■ Quoted text ■
* start *
Run the ansible playbook
Now you are ready to run the playbook, which will download, configure, and
install the Data Library software using the parameters you defined in the
configuration files. We have created a convenience script, run-ansible
,
for this purpose.
From the root directory of the configuration repository, run the following command
./run-ansible --build
It will prompt you for a password, which will be the password of the user you are logged in as, assuming you have sudo privileges.
BECOME password:
Each step of the installation will be printed to the terminal. At a site with a fast connection to the internet, the playbook generally finishes within ten minutes, but if bandwidth is limited it may take a few hours, as the installation process involves downloading several GB of software packages and container images.
You should now be able to visit your Data Library server in a browser, but the maprooms are not yet functional because the data that underlies them has yet to be installed.
Any flag you can pass to ansible-playbook
can also be passed to the
run-ansible
script. For example, if there are errors or failures,
you can pass -vvv
to the run-ansible command to get more information
about why it is failing.
./run-ansible -vvv
If you want to run it in check
mode, pass the flag --check
to run in
test mode without changing the Data Library.
./run-ansible --check
Install datasets
Among other things, the ansible playbook creates structures (directories, groups, a database, and permissions) to support the installation of datasets. You can now install your data as described in Installing data. A member of the IRI staff will typically be involved in this process, as it may involve copying large amounts of data from an IRI server to yours.
Use your new Data Library
You should now be able to visit your Data Library server in a browser. For next steps, see the Maintenance page of the current guide, and the User Guide.
* end *
■ Information provided ■
* start *
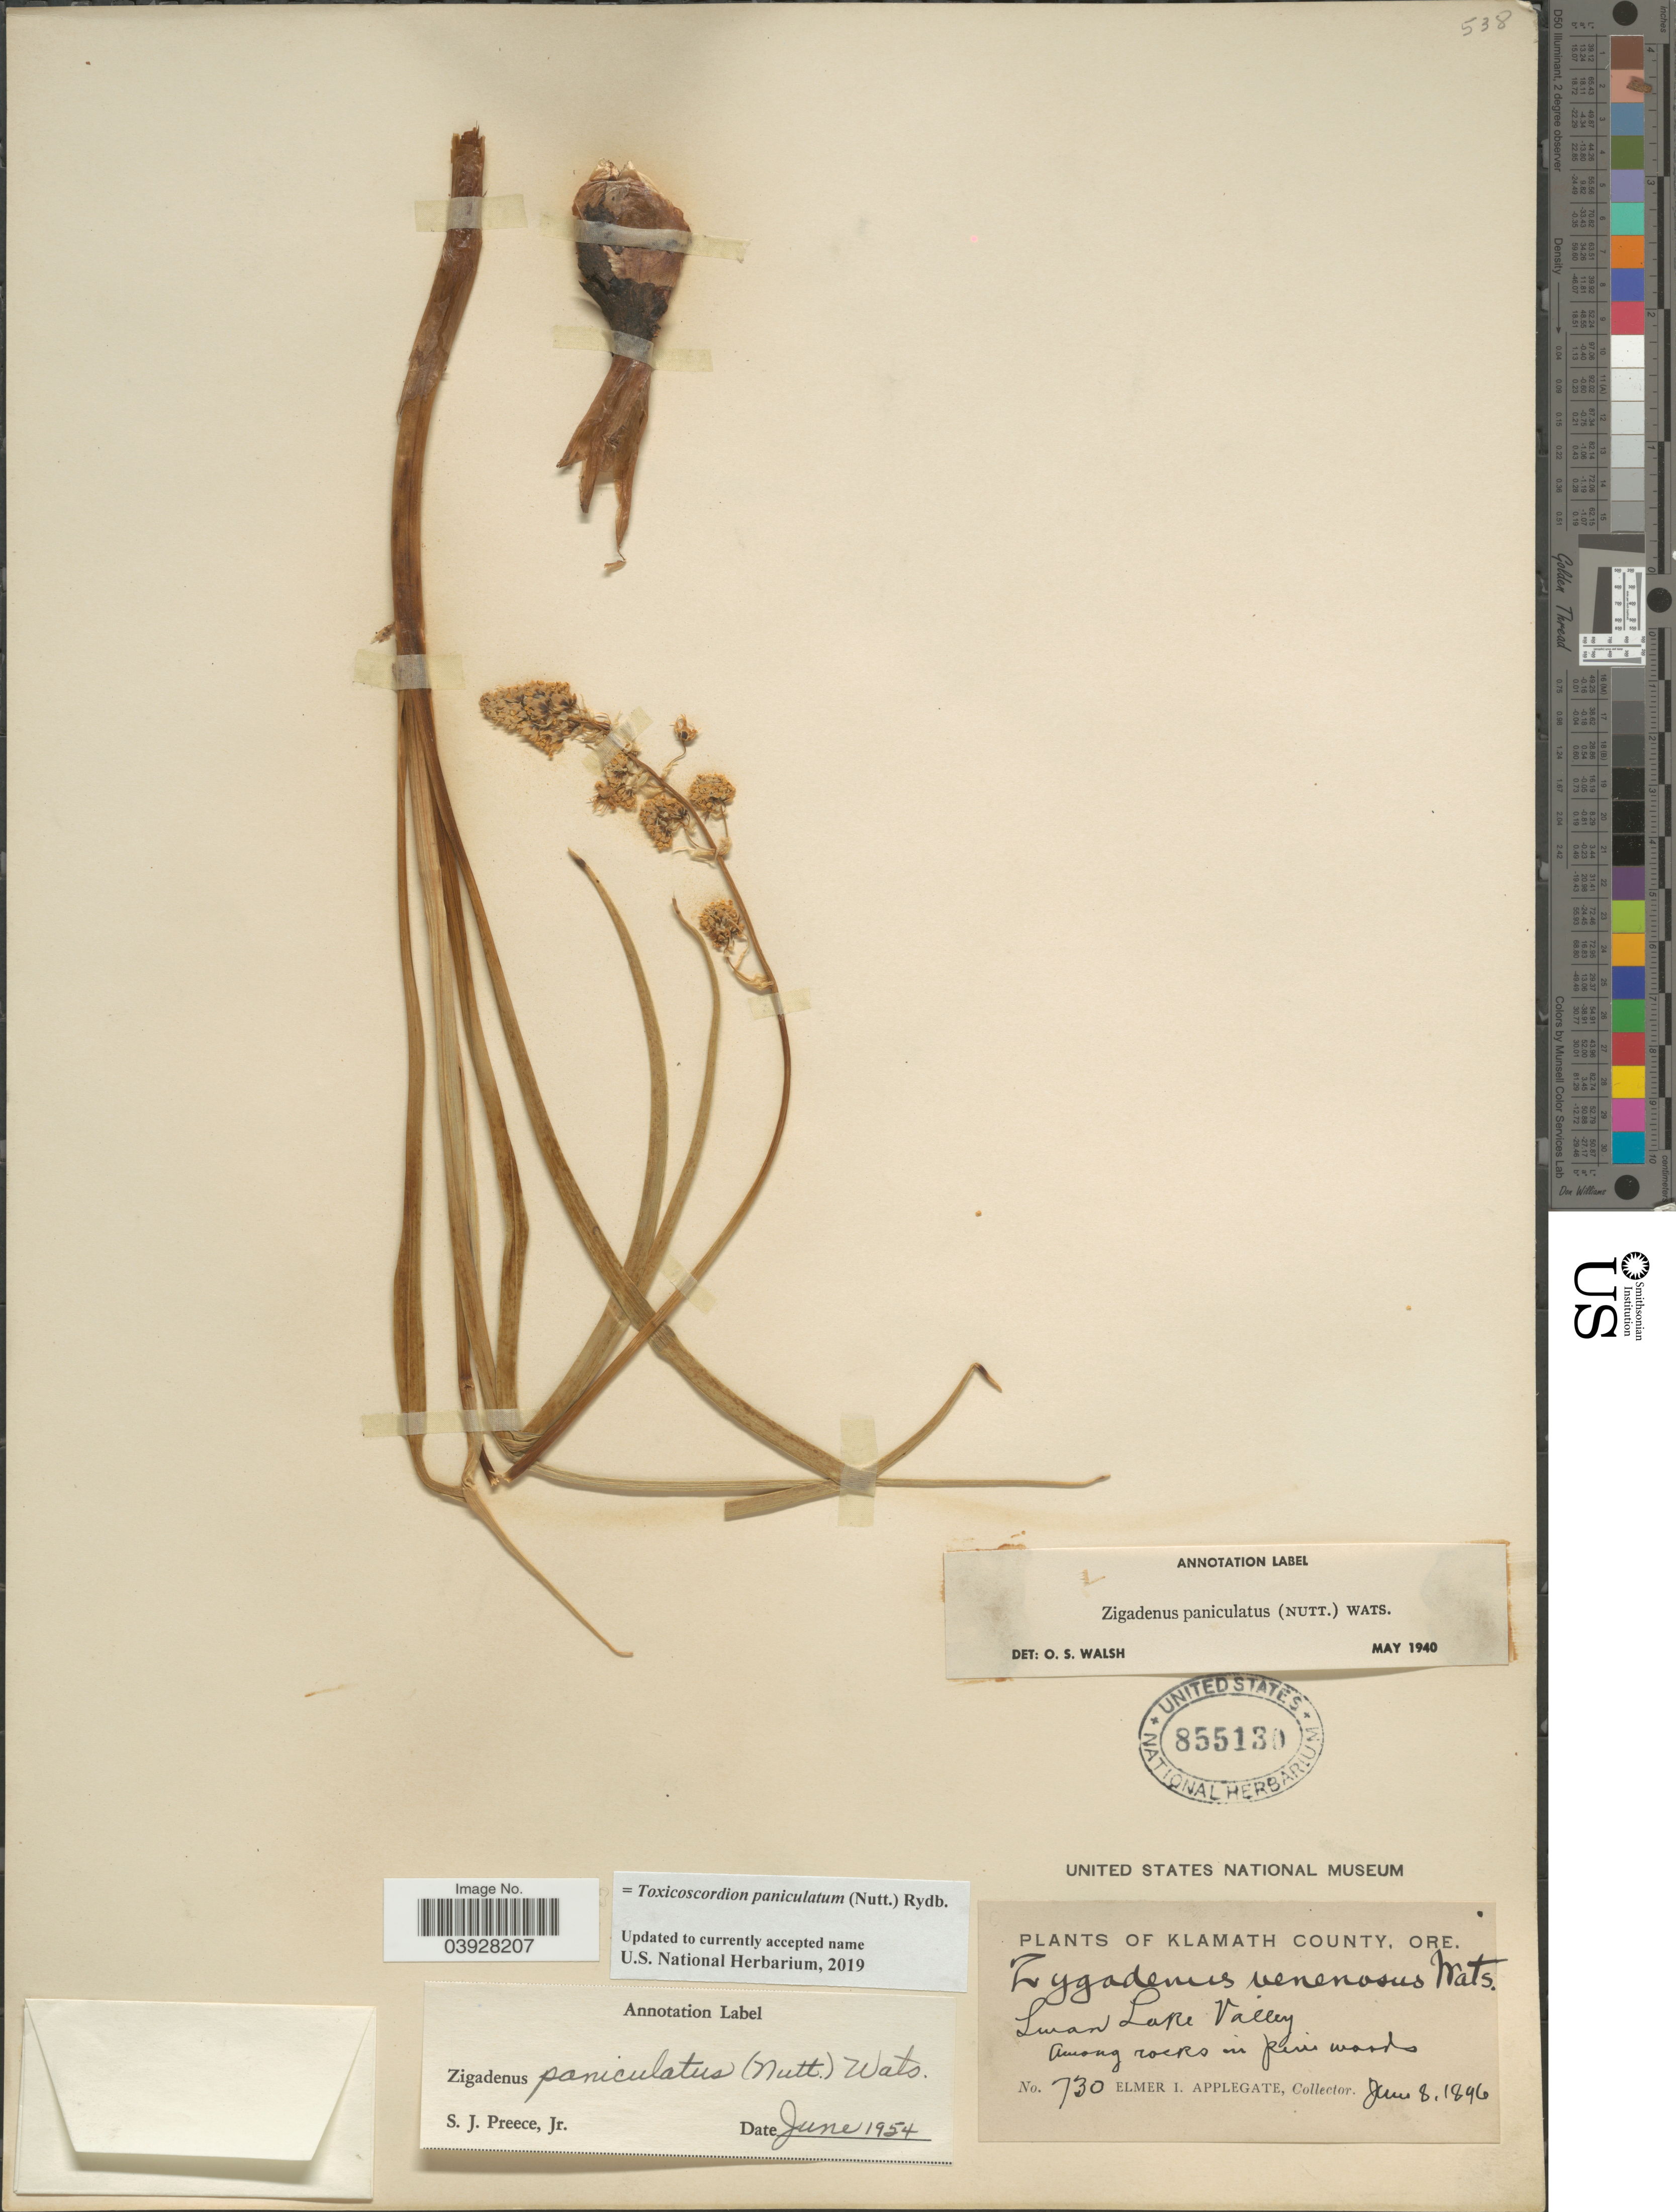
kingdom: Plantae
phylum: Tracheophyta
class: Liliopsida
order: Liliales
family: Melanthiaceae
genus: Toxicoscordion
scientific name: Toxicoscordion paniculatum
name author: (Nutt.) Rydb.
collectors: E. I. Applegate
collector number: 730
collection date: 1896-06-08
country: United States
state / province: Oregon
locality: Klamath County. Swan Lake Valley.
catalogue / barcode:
* end *
■ What you need to do ■
According to the Data Library setup guide, how long does the playbook usually take to finish at a site with a fast internet connection? The material isn't needed here.

■ Answer for this exercise ■
It generally finishes within ten minutes.